Guide BOAT-COMPARATOR
Accoster à couple : s’amarrer sur un autre bateau sans stress
Ports saturés, quais d’attente, rassemblements : s’amarrer à couple d’un autre bateau est une manœuvre courante. Technique, amarres croisées et étiquette du bord à bord.
Un soir d’août dans un port breton ou sur le quai d’attente d’une écluse, la capitainerie vous l’annoncera à la VHF : « Vous vous mettrez à couple du voilier bleu. » S’amarrer bord à bord contre un autre bateau est une manœuvre parfaitement courante — et une source d’angoisse inutile pour beaucoup de locataires. Voici comment la réussir, et comment bien vivre ensuite.
Préparer le bateau avant d’approcher
Tout se joue avant le contact : défenses en nombre sur le bord d’accostage, réglées à la hauteur du liston du bateau receveur — pas du quai —, une amarre frappée à l’avant et une à l’arrière, chacune lovée et prête à passer. Prévenez le bateau receveur à la voix ou à la VHF, et briefez l’équipage : personne ne saute, on passe les amarres. Notre guide des défenses et pare-battages détaille le placement, et les bases de l’amarrage au port restent le prérequis.
L’approche : lente, parallèle, décalée
Approchez au pas, parallèle au bateau receveur, en visant un léger décalage : sur deux voiliers, les mâts ne doivent pas être alignés, pour que les barres de flèche ne s’accrochent pas en cas de roulis. L’eau qui circule entre deux coques proches crée des effets d’aspiration et de répulsion bien réels — mesurés en bassin d’essais par Vantorre et ses coauteurs dans leurs campagnes de référence sur les interactions entre navires (voir l’étude sur Google Scholar) : plus l’approche est lente, plus ces effets restent négligeables. Un propulseur d’étrave aide à plaquer l’avant en douceur au dernier moment.
L’amarrage : pointes, gardes… et le quai
Passez d’abord une pointe avant et une pointe arrière sur les taquets du voisin, puis deux gardes croisées qui empêchent le mouvement d’avant en arrière. Règle d’or du paquet : si vous restez la nuit, doublez avec vos propres pointes longues menées jusqu’au quai — le voisin ne doit pas porter seul votre poids, surtout en zone de marée où tout le monde monte et descend ensemble. Vérifiez vos nœuds : tour mort et deux demi-clés sur les taquets pleins, jamais de nœud fantaisie sur l’amarre d’un tiers.

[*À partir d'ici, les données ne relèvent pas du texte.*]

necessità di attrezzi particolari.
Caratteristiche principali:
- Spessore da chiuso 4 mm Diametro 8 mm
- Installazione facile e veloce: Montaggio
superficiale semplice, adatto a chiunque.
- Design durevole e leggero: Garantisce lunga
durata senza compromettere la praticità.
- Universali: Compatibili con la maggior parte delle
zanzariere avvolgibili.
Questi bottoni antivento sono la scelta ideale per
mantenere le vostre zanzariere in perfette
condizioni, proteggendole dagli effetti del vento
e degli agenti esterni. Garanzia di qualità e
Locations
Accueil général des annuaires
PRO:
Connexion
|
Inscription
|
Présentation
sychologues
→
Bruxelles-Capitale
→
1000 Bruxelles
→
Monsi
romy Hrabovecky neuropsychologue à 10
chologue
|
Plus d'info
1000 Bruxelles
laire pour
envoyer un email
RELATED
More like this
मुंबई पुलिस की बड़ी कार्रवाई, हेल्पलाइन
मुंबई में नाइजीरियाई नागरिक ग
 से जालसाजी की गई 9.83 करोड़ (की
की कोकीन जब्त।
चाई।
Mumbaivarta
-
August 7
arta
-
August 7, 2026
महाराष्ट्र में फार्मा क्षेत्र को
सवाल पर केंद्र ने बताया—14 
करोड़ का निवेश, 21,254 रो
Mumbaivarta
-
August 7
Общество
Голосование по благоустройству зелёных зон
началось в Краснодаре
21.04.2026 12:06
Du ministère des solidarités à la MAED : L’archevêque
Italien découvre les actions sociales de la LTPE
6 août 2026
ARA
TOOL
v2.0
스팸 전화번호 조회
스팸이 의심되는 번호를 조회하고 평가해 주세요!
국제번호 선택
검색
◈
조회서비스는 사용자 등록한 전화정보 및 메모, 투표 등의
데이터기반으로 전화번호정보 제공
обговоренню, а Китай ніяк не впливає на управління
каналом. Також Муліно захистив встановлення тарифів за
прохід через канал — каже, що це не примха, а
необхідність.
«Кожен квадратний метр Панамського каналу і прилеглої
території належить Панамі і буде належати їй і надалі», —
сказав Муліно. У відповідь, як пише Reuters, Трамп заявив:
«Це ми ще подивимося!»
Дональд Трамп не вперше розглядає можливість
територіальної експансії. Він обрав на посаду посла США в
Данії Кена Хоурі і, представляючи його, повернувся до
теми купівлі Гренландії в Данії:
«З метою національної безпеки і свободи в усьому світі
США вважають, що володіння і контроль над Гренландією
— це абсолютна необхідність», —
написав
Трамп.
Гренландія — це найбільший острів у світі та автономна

L’étiquette du bord à bord
Elle tient en trois usages : on demande l’autorisation quand c’est possible, on traverse le bateau voisin par l’avant du mât — jamais par le cockpit —, et on se fait discret tôt le matin et tard le soir. Échangez vos heures de départ dès l’amarrage : si le bateau intérieur part avant vous, il faudra larguer, écarter et refaire l’amarrage — manœuvre simple à deux équipages coordonnés. En quittant le paquet, refrappez proprement les amarres de ceux qui restent.
Et la casse, dans tout ça ?
À couple, une rayure de gel-coat est vite arrivée — et c’est exactement le genre de détail qui se règle à la restitution. Photographiez les deux bords à l’arrivée et au départ comme le recommande notre guide de l’état des lieux, et relisez ce que couvre votre caution. Bien menée, la manœuvre ne laisse aucune trace — que des voisins de ponton avec qui partager l’apéro.